“Resting Place” was an origami map of 26 Hopewell earthwork locations constructed in cardboard and installed at Lyon Square for ArtPrize7 in 2015.
See this project on the ArtPrize website.
Across the Grand River from Lyon Square sits Ah-Nab-Awen Park. Translated as “Resting Place”, this park established in 1979 and named by the Elders of the Three Fires Council tells a story of Grand Rapids and is part of a larger narrative of the Native American Hopewell society, a widely dispersed set of populations connected by a network of trade routes active between 200 BCE and 500 CE.
The Hopewell Earthworks are numerous and mysterious in nature, scattered from the Great Lakes region to Mississippi with focused density along waterways. The larger structures typically encompass dozens of acres with complex geometry aligned to solar and lunar events.
Considering the great effort it took to create these structures, I asked this question : How do we today use geometry to convey our own cultural narratives?

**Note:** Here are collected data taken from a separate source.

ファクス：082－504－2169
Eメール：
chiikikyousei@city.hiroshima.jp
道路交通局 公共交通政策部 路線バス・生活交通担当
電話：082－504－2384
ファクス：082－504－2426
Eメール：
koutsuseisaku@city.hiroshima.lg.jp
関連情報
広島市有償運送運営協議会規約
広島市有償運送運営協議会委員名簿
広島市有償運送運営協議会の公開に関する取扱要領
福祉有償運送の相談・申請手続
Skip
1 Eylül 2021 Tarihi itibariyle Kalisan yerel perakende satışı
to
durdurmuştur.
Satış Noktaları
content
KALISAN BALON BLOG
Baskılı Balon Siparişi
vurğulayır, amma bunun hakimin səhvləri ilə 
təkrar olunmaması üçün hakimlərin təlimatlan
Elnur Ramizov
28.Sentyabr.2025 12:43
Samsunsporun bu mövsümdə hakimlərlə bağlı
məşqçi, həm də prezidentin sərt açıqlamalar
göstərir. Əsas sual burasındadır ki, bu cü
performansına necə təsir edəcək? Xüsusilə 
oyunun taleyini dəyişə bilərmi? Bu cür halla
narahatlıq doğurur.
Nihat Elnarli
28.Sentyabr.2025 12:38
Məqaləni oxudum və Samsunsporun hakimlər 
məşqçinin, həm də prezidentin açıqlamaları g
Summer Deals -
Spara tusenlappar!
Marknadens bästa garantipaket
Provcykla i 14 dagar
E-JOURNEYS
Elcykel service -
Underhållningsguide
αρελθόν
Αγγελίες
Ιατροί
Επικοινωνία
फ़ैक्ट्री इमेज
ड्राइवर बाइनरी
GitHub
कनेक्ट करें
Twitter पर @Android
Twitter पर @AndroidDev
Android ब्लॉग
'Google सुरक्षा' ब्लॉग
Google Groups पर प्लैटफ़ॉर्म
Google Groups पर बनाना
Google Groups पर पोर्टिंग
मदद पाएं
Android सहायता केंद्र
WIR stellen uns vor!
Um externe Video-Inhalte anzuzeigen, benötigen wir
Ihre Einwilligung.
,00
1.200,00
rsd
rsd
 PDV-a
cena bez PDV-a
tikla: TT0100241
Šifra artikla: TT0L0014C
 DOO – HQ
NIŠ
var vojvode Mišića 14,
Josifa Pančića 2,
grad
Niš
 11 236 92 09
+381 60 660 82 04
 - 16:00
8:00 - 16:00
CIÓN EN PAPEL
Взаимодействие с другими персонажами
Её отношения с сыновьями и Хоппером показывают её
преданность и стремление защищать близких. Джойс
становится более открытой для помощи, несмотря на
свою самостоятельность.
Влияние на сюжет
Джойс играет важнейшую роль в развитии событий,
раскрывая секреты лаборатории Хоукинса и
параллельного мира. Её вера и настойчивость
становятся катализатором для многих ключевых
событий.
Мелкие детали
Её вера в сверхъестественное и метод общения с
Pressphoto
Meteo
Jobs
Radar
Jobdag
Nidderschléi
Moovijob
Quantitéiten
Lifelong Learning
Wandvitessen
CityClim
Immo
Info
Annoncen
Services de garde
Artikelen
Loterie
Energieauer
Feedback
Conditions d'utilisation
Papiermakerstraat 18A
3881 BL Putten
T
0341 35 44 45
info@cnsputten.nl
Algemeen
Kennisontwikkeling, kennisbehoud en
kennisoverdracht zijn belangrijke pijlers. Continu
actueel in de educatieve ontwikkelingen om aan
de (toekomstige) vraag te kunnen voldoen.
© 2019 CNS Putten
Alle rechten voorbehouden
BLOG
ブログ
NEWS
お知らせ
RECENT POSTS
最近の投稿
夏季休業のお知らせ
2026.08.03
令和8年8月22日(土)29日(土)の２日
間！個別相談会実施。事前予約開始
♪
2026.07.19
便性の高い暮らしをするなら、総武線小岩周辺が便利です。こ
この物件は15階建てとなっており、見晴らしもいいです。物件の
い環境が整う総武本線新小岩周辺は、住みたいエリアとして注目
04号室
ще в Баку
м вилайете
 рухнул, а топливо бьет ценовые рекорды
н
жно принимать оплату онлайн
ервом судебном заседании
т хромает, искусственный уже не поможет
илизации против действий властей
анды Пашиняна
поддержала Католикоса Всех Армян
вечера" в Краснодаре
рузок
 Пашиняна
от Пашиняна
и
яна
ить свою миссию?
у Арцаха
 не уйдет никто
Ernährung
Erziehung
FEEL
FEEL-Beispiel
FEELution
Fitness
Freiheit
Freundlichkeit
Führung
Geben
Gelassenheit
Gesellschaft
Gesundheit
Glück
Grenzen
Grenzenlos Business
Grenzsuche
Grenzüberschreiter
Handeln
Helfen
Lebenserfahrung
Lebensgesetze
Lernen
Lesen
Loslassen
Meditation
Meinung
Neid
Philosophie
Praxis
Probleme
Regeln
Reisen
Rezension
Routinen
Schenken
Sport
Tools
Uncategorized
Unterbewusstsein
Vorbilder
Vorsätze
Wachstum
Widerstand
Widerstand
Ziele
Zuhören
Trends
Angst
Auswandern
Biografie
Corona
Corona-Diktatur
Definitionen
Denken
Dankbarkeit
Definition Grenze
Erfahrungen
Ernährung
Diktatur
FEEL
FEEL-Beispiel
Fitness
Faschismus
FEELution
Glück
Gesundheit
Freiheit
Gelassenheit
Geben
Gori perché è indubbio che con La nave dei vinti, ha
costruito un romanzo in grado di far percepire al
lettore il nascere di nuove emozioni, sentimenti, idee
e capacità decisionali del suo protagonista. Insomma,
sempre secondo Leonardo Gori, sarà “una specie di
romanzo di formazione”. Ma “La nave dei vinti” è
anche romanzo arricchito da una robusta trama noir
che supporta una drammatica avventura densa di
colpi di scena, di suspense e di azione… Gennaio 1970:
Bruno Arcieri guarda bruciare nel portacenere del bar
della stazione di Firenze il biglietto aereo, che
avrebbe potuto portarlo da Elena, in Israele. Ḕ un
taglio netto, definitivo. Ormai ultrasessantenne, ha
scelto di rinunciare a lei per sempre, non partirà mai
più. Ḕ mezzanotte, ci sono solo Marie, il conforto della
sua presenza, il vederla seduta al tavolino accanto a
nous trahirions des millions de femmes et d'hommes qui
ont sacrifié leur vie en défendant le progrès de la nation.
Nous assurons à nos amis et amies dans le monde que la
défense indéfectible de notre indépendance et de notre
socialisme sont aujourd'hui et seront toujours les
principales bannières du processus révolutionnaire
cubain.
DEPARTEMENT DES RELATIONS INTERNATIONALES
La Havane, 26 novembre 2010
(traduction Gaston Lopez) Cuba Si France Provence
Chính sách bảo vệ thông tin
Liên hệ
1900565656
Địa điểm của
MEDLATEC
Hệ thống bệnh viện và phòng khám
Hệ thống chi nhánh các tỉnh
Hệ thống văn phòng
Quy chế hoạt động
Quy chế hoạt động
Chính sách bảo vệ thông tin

For my project, “Resting Place”, I have compiled a list of major Hopewell earthworks sites including the Converse Mounds located in what is now downtown Grand Rapids, and propose a folded structure for the Lyon Square amphitheatre. Constructed out of cardboard, this structure will be an origami pattern derived from distances between Hopewell site locations and unfolded into a loose shape. This tessellated form will have its entrance aligned to the the total lunar eclipse on September 27-28th. The “blood moon” will reach its maximum effect between September 27 at 10:47pm and 11:23pm and appear red in the sky, a color similar to the red clay once used to coat the surface of Hopewell mounds.
The choice of cardboard to construct this form mimics the transitory nature of the Hopewell earthworks, many of which have been degraded and lost to development, but also to our own contemporary consumerist culture in which goods are shipped within worldwide networks in folded, designed, cardboard boxes. The deinstallation of this project will include removal and recycling of the entire structure, the narrative lost to the ever increasing rapidity of the American lifestyle. “Resting Place” is a temporary site-specific sculpture designed as a container for the story of community, history, identity, and natural cycles.